Прежде чем усадить его за рояль, снова налили всем вина. Мусоргский выпил уже несколько бокалов, в голове немного шумело. Он настроен был примирительно, но вести пустые, надоевшие ему разговоры не желал. Уж лучше было играть.
Он направился к инструменту. Товарищи продолжали шуметь за столом: разговор шел уже не о танцовщице, а о певцах и, разумеется, о певцах итальянской труппы.
– Нет, господа, – стараясь перекричать всех, гремел подпоручик Миронов, – настоящий шик у них, и только у них. Я в музыке ничего ровным счетом не смыслю, но за их рулады жизнь готов отдать. Возьмите вы их певиц: какая техника, какие трели! А высокие ноты? А ферматы?[ii] Ведь это уму непостижимо, как они долго тянут звук!
Мусоргский начал играть. За столом разговаривали по-прежнему. Потом, притопывая в такт, подошел Оболенский, за ним потянулись остальные.
Друзья обступили Модеста:
– Веселей, Модя, веселей! Ну-ка, развей свою меланхолию, сыграй что-нибудь бурное.
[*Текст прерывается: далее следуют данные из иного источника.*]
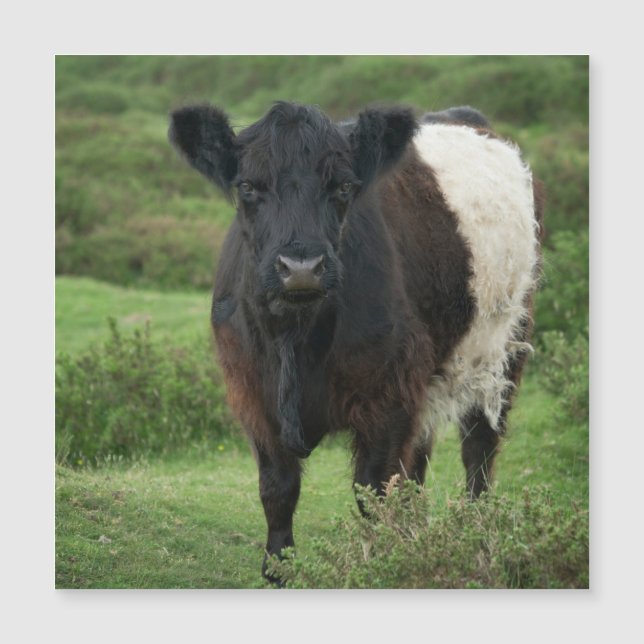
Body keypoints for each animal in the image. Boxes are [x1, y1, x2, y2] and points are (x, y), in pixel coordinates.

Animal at [169, 101, 542, 582]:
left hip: (503, 349)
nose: (302, 267)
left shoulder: (389, 393)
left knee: (479, 448)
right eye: (247, 186)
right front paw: (279, 569)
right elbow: (277, 487)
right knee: (419, 462)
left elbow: (375, 490)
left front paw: (384, 563)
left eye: (344, 186)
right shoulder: (252, 392)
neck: (297, 336)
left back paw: (477, 539)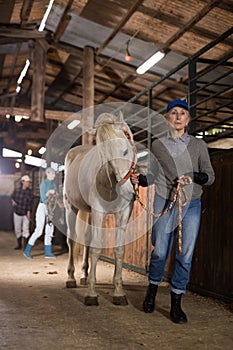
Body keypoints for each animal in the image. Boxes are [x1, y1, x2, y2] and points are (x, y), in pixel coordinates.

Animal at [63, 113, 137, 306]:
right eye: (105, 157)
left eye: (125, 151)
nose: (127, 191)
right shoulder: (98, 211)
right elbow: (96, 248)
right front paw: (91, 294)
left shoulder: (123, 213)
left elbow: (119, 250)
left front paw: (118, 292)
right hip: (71, 208)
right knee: (72, 240)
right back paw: (71, 278)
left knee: (86, 240)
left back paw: (84, 275)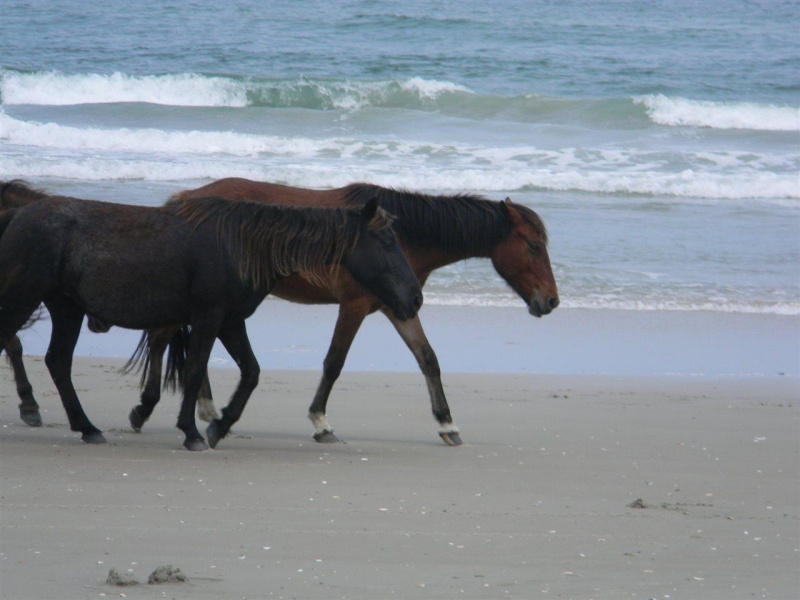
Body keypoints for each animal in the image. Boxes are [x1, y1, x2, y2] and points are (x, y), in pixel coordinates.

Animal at [0, 182, 422, 450]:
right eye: (386, 241)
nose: (415, 298)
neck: (242, 245)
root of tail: (17, 216)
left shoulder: (230, 321)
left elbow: (250, 373)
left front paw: (219, 425)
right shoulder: (208, 319)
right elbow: (195, 371)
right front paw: (192, 432)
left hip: (65, 308)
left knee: (58, 362)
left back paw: (87, 428)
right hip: (23, 299)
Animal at [134, 178, 560, 446]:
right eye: (534, 246)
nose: (552, 301)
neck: (400, 237)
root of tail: (183, 200)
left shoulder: (399, 307)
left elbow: (428, 359)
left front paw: (447, 424)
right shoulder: (354, 306)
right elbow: (334, 363)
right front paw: (321, 423)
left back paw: (205, 410)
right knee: (162, 339)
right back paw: (155, 410)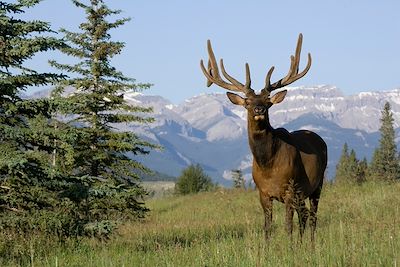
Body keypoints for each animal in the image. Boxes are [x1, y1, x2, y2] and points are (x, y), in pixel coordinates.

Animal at [200, 34, 328, 243]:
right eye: (247, 102)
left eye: (268, 102)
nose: (259, 109)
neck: (268, 166)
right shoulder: (263, 193)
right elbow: (267, 227)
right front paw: (269, 249)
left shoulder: (289, 189)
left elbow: (287, 226)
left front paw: (290, 248)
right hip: (303, 193)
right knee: (304, 215)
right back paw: (303, 244)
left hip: (317, 184)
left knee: (312, 217)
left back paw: (311, 245)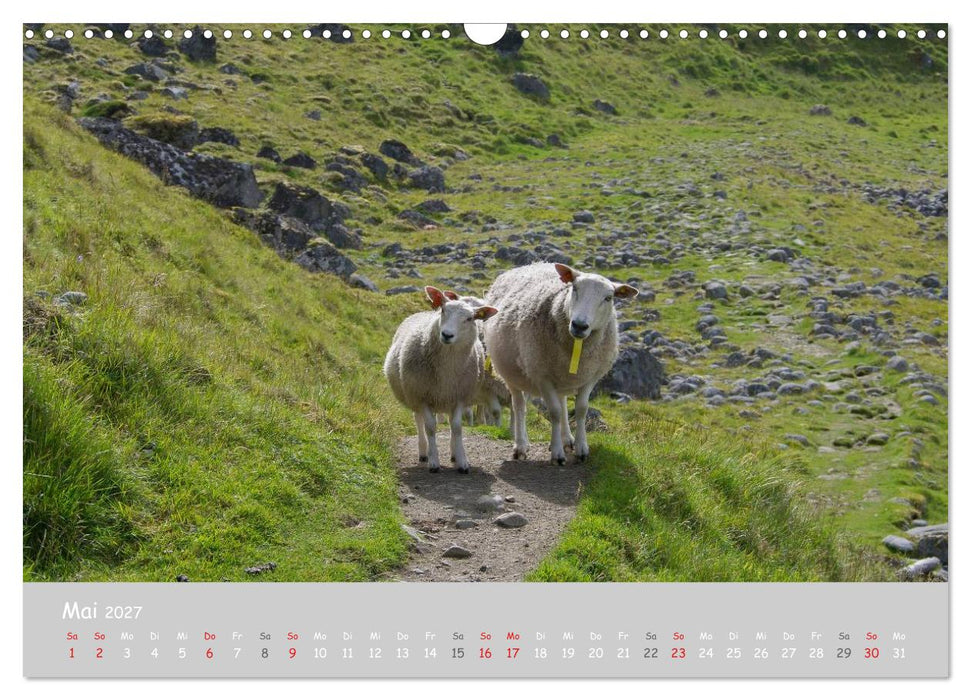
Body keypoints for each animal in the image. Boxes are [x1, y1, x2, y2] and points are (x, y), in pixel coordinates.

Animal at [383, 286, 498, 473]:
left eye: (470, 318)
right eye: (443, 310)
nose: (447, 334)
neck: (446, 371)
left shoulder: (459, 397)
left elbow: (457, 427)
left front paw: (462, 461)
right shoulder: (422, 396)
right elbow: (430, 427)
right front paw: (433, 461)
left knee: (450, 423)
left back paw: (453, 454)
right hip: (413, 393)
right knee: (419, 420)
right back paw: (423, 452)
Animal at [483, 262, 637, 464]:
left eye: (608, 298)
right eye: (575, 288)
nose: (579, 325)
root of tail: (530, 265)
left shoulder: (590, 377)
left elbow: (581, 410)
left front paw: (581, 448)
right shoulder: (542, 376)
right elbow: (554, 412)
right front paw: (557, 453)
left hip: (560, 376)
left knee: (562, 403)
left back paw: (567, 439)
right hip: (512, 373)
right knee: (519, 406)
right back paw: (521, 446)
Модест готов был их позабавить. Находясь среди друзей, он мирился с их вкусами, взглядами, хотя на самом деле иные вкусы и взгляды складывались в его сознании. Он был скрытен и никогда с друзьями об этом не говорил.
Ушел Мусоргский под утро хмельной, умиротворенный и грустный: еще одна беспутная ночь проведена. К счастью, сегодня вечером Кюи обещал прийти, и они снова сядут играть. Это другой мир, особенный, и в него Мусоргский никого не впускал.
Когда Кюи являлся, Юлия Ивановна обычно уходила из гостиной, предоставляя молодым людям свободу. Старший брат, Филарет, тоже чаще всего отсутствовал. Он жил своей жизнью – интересами полка, службой.
Усаживались за рояль, проигрывали пьесу за пьесой. Что ни новое сочинение, то открывалось такое, чего Модест не знал, о существовании чего даже не догадывался. Мир музыки был, оказывается, безграничен. Кюи знал этот мир гораздо лучше, но замечания, какие он делал, мало что задевали в душе Мусоргского.